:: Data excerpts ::
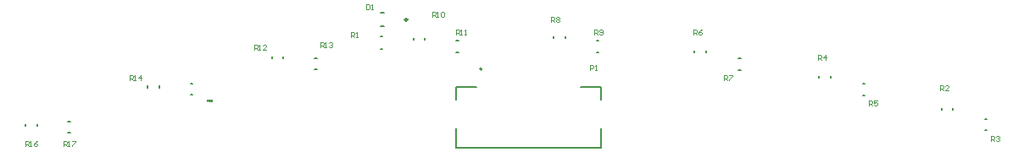
<source format=gbr>
%TF.GenerationSoftware,Altium Limited,Altium Designer,24.7.2 (38)*%
G04 Layer_Color=65535*
%FSLAX45Y45*%
%MOMM*%
%TF.SameCoordinates,B6918A48-4A74-411C-9F4E-45D1434950E3*%
%TF.FilePolarity,Positive*%
%TF.FileFunction,Legend,Top*%
%TF.Part,Single*%
G01*
G75*
%TA.AperFunction,NonConductor*%
%ADD22C,0.25000*%
%ADD23C,0.20000*%
%ADD24C,0.10000*%
%ADD25C,0.05000*%
D22*
X14272420Y6245380D02*
G03*
X14272420Y6245380I-12500J0D01*
G01*
D23*
X15016299Y5751900D02*
G03*
X15016299Y5751900I-10000J0D01*
G01*
X10881502Y5111257D02*
X10901502D01*
X10881502Y5226258D02*
X10901502D01*
X13347803Y5744459D02*
X13367802D01*
X13347803Y5859460D02*
X13367802D01*
X14004919Y6312880D02*
X14039922D01*
X14004919Y6177885D02*
X14039922D01*
X14760103Y5921659D02*
X14780103D01*
X14760103Y6036661D02*
X14780103D01*
X15848682Y6058063D02*
Y6078063D01*
X15733679Y6058063D02*
Y6078063D01*
X16162183Y5921659D02*
X16182182D01*
X16162183Y6036661D02*
X16182182D01*
X17579503Y5743859D02*
X17599503D01*
X17579503Y5858861D02*
X17599503D01*
X17253300Y5918363D02*
Y5938363D01*
X17138300Y5918363D02*
Y5938363D01*
X18497900Y5664363D02*
Y5684363D01*
X18382899Y5664363D02*
Y5684363D01*
X18817798Y5489859D02*
X18837798D01*
X18817798Y5604861D02*
X18837798D01*
X19722099Y5342961D02*
Y5362961D01*
X19607098Y5342961D02*
Y5362961D01*
X10456200Y5178664D02*
Y5198664D01*
X10571201Y5178664D02*
Y5198664D01*
X11675100Y5563763D02*
Y5583763D01*
X11790101Y5563763D02*
Y5583763D01*
X12919299Y5855462D02*
Y5875462D01*
X13034300Y5855462D02*
Y5875462D01*
X14002917Y5954283D02*
X14022919D01*
X14002917Y6079282D02*
X14022919D01*
X14331599Y6045363D02*
Y6065363D01*
X14446600Y6045363D02*
Y6065363D01*
X12103603Y5605861D02*
X12123603D01*
X12103603Y5490860D02*
X12123603D01*
X14761301Y4964999D02*
X16201299D01*
X14761301D02*
Y5157998D01*
Y5442001D02*
Y5570002D01*
X16201299Y4964999D02*
Y5157998D01*
Y5442001D02*
Y5570002D01*
X16003300D02*
X16201299D01*
X14761301D02*
X14959300D01*
X20041997Y5251760D02*
X20061996D01*
X20041997Y5136759D02*
X20061996D01*
D24*
X12739120Y5944008D02*
Y5993992D01*
X12764112D01*
X12772443Y5985661D01*
Y5969000D01*
X12764112Y5960669D01*
X12739120D01*
X12755781D02*
X12772443Y5944008D01*
X12789104D02*
X12805765D01*
X12797435D01*
Y5993992D01*
X12789104Y5985661D01*
X12864079Y5944008D02*
X12830757D01*
X12864079Y5977331D01*
Y5985661D01*
X12855750Y5993992D01*
X12839088D01*
X12830757Y5985661D01*
X20100546Y5029608D02*
Y5079592D01*
X20125539D01*
X20133870Y5071261D01*
Y5054600D01*
X20125539Y5046269D01*
X20100546D01*
X20117207D02*
X20133870Y5029608D01*
X20150531Y5071261D02*
X20158861Y5079592D01*
X20175523D01*
X20183853Y5071261D01*
Y5062931D01*
X20175523Y5054600D01*
X20167192D01*
X20175523D01*
X20183853Y5046269D01*
Y5037939D01*
X20175523Y5029608D01*
X20158861D01*
X20150531Y5037939D01*
X19592548Y5537608D02*
Y5587592D01*
X19617538D01*
X19625870Y5579261D01*
Y5562600D01*
X19617538Y5554269D01*
X19592548D01*
X19609209D02*
X19625870Y5537608D01*
X19675853D02*
X19642531D01*
X19675853Y5570931D01*
Y5579261D01*
X19667523Y5587592D01*
X19650861D01*
X19642531Y5579261D01*
X18881348Y5385208D02*
Y5435192D01*
X18906339D01*
X18914670Y5426861D01*
Y5410200D01*
X18906339Y5401869D01*
X18881348D01*
X18898009D02*
X18914670Y5385208D01*
X18964653Y5435192D02*
X18931331D01*
Y5410200D01*
X18947992Y5418531D01*
X18956323D01*
X18964653Y5410200D01*
Y5393539D01*
X18956323Y5385208D01*
X18939661D01*
X18931331Y5393539D01*
X14754051Y6096408D02*
Y6146392D01*
X14779044D01*
X14787373Y6138061D01*
Y6121400D01*
X14779044Y6113069D01*
X14754051D01*
X14770712D02*
X14787373Y6096408D01*
X14804034D02*
X14820695D01*
X14812366D01*
Y6146392D01*
X14804034Y6138061D01*
X14845688Y6096408D02*
X14862349D01*
X14854019D01*
Y6146392D01*
X14845688Y6138061D01*
X14517120Y6274208D02*
Y6324192D01*
X14542113D01*
X14550443Y6315861D01*
Y6299200D01*
X14542113Y6290869D01*
X14517120D01*
X14533781D02*
X14550443Y6274208D01*
X14567104D02*
X14583765D01*
X14575435D01*
Y6324192D01*
X14567104Y6315861D01*
X14608757D02*
X14617088Y6324192D01*
X14633749D01*
X14642081Y6315861D01*
Y6282539D01*
X14633749Y6274208D01*
X14617088D01*
X14608757Y6282539D01*
Y6315861D01*
X18373347Y5842408D02*
Y5892392D01*
X18398338D01*
X18406670Y5884061D01*
Y5867400D01*
X18398338Y5859069D01*
X18373347D01*
X18390009D02*
X18406670Y5842408D01*
X18448323D02*
Y5892392D01*
X18423331Y5867400D01*
X18456653D01*
X13399519Y5969408D02*
Y6019392D01*
X13424512D01*
X13432843Y6011061D01*
Y5994400D01*
X13424512Y5986069D01*
X13399519D01*
X13416180D02*
X13432843Y5969408D01*
X13449504D02*
X13466165D01*
X13457835D01*
Y6019392D01*
X13449504Y6011061D01*
X13491158D02*
X13499487Y6019392D01*
X13516148D01*
X13524480Y6011061D01*
Y6002731D01*
X13516148Y5994400D01*
X13507819D01*
X13516148D01*
X13524480Y5986069D01*
Y5977739D01*
X13516148Y5969408D01*
X13499487D01*
X13491158Y5977739D01*
X16138147Y6096408D02*
Y6146392D01*
X16163139D01*
X16171471Y6138061D01*
Y6121400D01*
X16163139Y6113069D01*
X16138147D01*
X16154808D02*
X16171471Y6096408D01*
X16188132Y6104739D02*
X16196461Y6096408D01*
X16213123D01*
X16221452Y6104739D01*
Y6138061D01*
X16213123Y6146392D01*
X16196461D01*
X16188132Y6138061D01*
Y6129731D01*
X16196461Y6121400D01*
X16221452D01*
X13708078Y6071008D02*
Y6120992D01*
X13733070D01*
X13741400Y6112661D01*
Y6096000D01*
X13733070Y6087669D01*
X13708078D01*
X13724739D02*
X13741400Y6071008D01*
X13758061D02*
X13774722D01*
X13766393D01*
Y6120992D01*
X13758061Y6112661D01*
X15706348Y6223408D02*
Y6273392D01*
X15731339D01*
X15739670Y6265061D01*
Y6248400D01*
X15731339Y6240069D01*
X15706348D01*
X15723009D02*
X15739670Y6223408D01*
X15756331Y6265061D02*
X15764661Y6273392D01*
X15781323D01*
X15789653Y6265061D01*
Y6256731D01*
X15781323Y6248400D01*
X15789653Y6240069D01*
Y6231739D01*
X15781323Y6223408D01*
X15764661D01*
X15756331Y6231739D01*
Y6240069D01*
X15764661Y6248400D01*
X15756331Y6256731D01*
Y6265061D01*
X15764661Y6248400D02*
X15781323D01*
X10834120Y4978808D02*
Y5028792D01*
X10859112D01*
X10867443Y5020461D01*
Y5003800D01*
X10859112Y4995469D01*
X10834120D01*
X10850781D02*
X10867443Y4978808D01*
X10884104D02*
X10900765D01*
X10892435D01*
Y5028792D01*
X10884104Y5020461D01*
X10925757Y5028792D02*
X10959080D01*
Y5020461D01*
X10925757Y4987139D01*
Y4978808D01*
X17128748Y6096408D02*
Y6146392D01*
X17153738D01*
X17162070Y6138061D01*
Y6121400D01*
X17153738Y6113069D01*
X17128748D01*
X17145409D02*
X17162070Y6096408D01*
X17212053Y6146392D02*
X17195392Y6138061D01*
X17178731Y6121400D01*
Y6104739D01*
X17187061Y6096408D01*
X17203723D01*
X17212053Y6104739D01*
Y6113069D01*
X17203723Y6121400D01*
X17178731D01*
X11494520Y5639208D02*
Y5689192D01*
X11519512D01*
X11527843Y5680861D01*
Y5664200D01*
X11519512Y5655869D01*
X11494520D01*
X11511181D02*
X11527843Y5639208D01*
X11544504D02*
X11561165D01*
X11552835D01*
Y5689192D01*
X11544504Y5680861D01*
X11611149Y5639208D02*
Y5689192D01*
X11586157Y5664200D01*
X11619480D01*
X10453120Y4978808D02*
Y5028792D01*
X10478112D01*
X10486443Y5020461D01*
Y5003800D01*
X10478112Y4995469D01*
X10453120D01*
X10469781D02*
X10486443Y4978808D01*
X10503104D02*
X10519765D01*
X10511435D01*
Y5028792D01*
X10503104Y5020461D01*
X10578080Y5028792D02*
X10561418Y5020461D01*
X10544757Y5003800D01*
Y4987139D01*
X10553088Y4978808D01*
X10569749D01*
X10578080Y4987139D01*
Y4995469D01*
X10569749Y5003800D01*
X10544757D01*
X17433546Y5639208D02*
Y5689192D01*
X17458539D01*
X17466870Y5680861D01*
Y5664200D01*
X17458539Y5655869D01*
X17433546D01*
X17450208D02*
X17466870Y5639208D01*
X17483531Y5689192D02*
X17516853D01*
Y5680861D01*
X17483531Y5647539D01*
Y5639208D01*
X16095679Y5740808D02*
Y5790792D01*
X16120670D01*
X16128999Y5782461D01*
Y5765800D01*
X16120670Y5757469D01*
X16095679D01*
X16145660Y5740808D02*
X16162323D01*
X16153992D01*
Y5790792D01*
X16145660Y5782461D01*
X13860478Y6400392D02*
Y6350408D01*
X13885471D01*
X13893800Y6358739D01*
Y6392061D01*
X13885471Y6400392D01*
X13860478D01*
X13910461Y6350408D02*
X13927122D01*
X13918793D01*
Y6400392D01*
X13910461Y6392061D01*
D25*
X12268608Y5425603D02*
Y5445597D01*
X12278605D01*
X12281937Y5442264D01*
Y5435600D01*
X12278605Y5432268D01*
X12268608D01*
X12275273D02*
X12281937Y5425603D01*
X12288602D02*
X12295266D01*
X12291934D01*
Y5445597D01*
X12288602Y5442264D01*
X12318592Y5445597D02*
X12305263D01*
Y5435600D01*
X12311927Y5438932D01*
X12315260D01*
X12318592Y5435600D01*
Y5428936D01*
X12315260Y5425603D01*
X12308595D01*
X12305263Y5428936D01*
%TF.MD5,afa071e81ae7d7683054ff29d15e9c27*%
M02*

</source>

:: PROBLEM STATEMENT ::
Only the lines from the one with "X16145660Y5740808D02*" through the final line above belong in the answer, each retyped exactly.

:: RESPONSE BELOW ::
X16145660Y5740808D02*
X16162323D01*
X16153992D01*
Y5790792D01*
X16145660Y5782461D01*
X13860478Y6400392D02*
Y6350408D01*
X13885471D01*
X13893800Y6358739D01*
Y6392061D01*
X13885471Y6400392D01*
X13860478D01*
X13910461Y6350408D02*
X13927122D01*
X13918793D01*
Y6400392D01*
X13910461Y6392061D01*
D25*
X12268608Y5425603D02*
Y5445597D01*
X12278605D01*
X12281937Y5442264D01*
Y5435600D01*
X12278605Y5432268D01*
X12268608D01*
X12275273D02*
X12281937Y5425603D01*
X12288602D02*
X12295266D01*
X12291934D01*
Y5445597D01*
X12288602Y5442264D01*
X12318592Y5445597D02*
X12305263D01*
Y5435600D01*
X12311927Y5438932D01*
X12315260D01*
X12318592Y5435600D01*
Y5428936D01*
X12315260Y5425603D01*
X12308595D01*
X12305263Y5428936D01*
%TF.MD5,afa071e81ae7d7683054ff29d15e9c27*%
M02*

</source>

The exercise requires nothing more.